La Corte Suprema de la Gran Bretaña resolvió este miércoles a favor de la extradición del fundador de Wikileaks, Julian Assange, a Suecia, donde es requerido por delitos de abuso sexual.

 

Sin embargo, gracias a un tecnicismo legal, el traslado de Assange a Estocolmo se ha detenido por lo menos dos semanas más.

 

La Corte británica debía resolver si el fiscal general de Suecia era una autoridad judicial competente para solicitar la extradición. Por votación de cinco a favor y dos en contra, la Corte determinó que el fiscal era una autoridad competente para solicitar la extradición y por tanto se trataba de un proceso legal.

 

Una abogada de Julian Assange, sin embargo, solicitó un período de dos semanas antes de la extradición porque señaló que la Corte había resuelto sobre un tema que no había sido planteado por ninguna de las dos partes, la fiscalía sueca y la defensa, y que se refería a la interpretación que bajo la Convención de Viena se da a la frase de “autoridad judicial”.

 

Los abogados de Assange llevaron el caso de la extradición ante la Corte basados en que de acuerdo con las leyes británicas las solicitudes de extradición tienen que ser solicitadas por un juez y no por un fiscal. Argumentaron que ello violaba sus derechos puesto que la extradición era solicitada por la misma persona que presentaba la acusación en su contra.

 

Se trata de una maniobra que de acuerdo con expertos en derecho británico tiene pocas posibilidades de éxito, pero que otorga a Assange más tiempo para retrasar su extradición a Suecia.

 

Con este nuevo argumento, el equipo de abogados defensores de Julian Assange tiene siete días para apelar esta decisión ante la Corte Europea de Derechos Humanos, aunque se considera muy poco probable que este tribunal se pronuncie en contra de la extradición.

 

Julian Assange se encuentra luchando la extradición a Suecia pues se ha dado a conocer que los Estados Unidos han preparado ya un caso en su contra para acusarlo de espionaje por la filtración de documentos confidenciales.
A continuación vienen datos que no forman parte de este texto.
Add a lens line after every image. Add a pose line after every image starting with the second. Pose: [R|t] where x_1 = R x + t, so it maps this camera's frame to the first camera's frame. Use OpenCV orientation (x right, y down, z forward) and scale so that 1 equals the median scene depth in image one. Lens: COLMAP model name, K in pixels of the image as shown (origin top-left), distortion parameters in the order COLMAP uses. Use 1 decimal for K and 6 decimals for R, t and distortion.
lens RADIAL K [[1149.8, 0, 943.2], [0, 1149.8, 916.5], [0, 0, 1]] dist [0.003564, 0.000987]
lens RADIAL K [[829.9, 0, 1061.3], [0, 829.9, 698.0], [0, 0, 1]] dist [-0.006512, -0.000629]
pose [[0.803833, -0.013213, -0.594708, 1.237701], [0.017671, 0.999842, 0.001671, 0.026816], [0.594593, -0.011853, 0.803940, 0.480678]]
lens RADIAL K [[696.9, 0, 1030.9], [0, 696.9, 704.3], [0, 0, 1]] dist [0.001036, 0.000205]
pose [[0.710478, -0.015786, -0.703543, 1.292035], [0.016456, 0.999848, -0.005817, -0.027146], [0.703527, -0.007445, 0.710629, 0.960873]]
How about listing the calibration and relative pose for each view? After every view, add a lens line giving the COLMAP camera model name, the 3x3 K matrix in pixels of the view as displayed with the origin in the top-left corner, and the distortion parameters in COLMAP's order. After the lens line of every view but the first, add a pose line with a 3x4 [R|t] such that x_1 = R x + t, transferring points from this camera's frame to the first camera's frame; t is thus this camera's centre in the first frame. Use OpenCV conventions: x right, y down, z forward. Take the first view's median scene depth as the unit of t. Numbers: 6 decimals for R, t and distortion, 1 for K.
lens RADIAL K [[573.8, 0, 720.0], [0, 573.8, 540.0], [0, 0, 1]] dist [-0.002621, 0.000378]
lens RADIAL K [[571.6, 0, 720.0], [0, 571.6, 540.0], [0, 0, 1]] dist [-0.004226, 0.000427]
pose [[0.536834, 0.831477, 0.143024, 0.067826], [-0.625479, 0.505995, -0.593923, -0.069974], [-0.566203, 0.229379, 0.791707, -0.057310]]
De acuerdo con esta información, filtrada por Wikileaks, si Assange fuera extraditado a Estados Unidos, ya sea de Gran Bretaña, Suecia o su nativa Australia, podría enfrentar acusaciones con penas de cadena perpetua en una prisión de máxima seguridad.

 

Pese a que cuenta con varios seguidores, a medida que pasa el tiempo las opciones de Julian Assange para evadir su encuentro con el Departamento de Justicia de los Estados Unidos se cierran, tanto desde el punto de vista legal como económico pues ha tenido que hacer grandes erogaciones para pagar su defensa y no está recibiendo ganancias pues empresas de cobro en línea han cerrado sus operaciones con Wikileaks.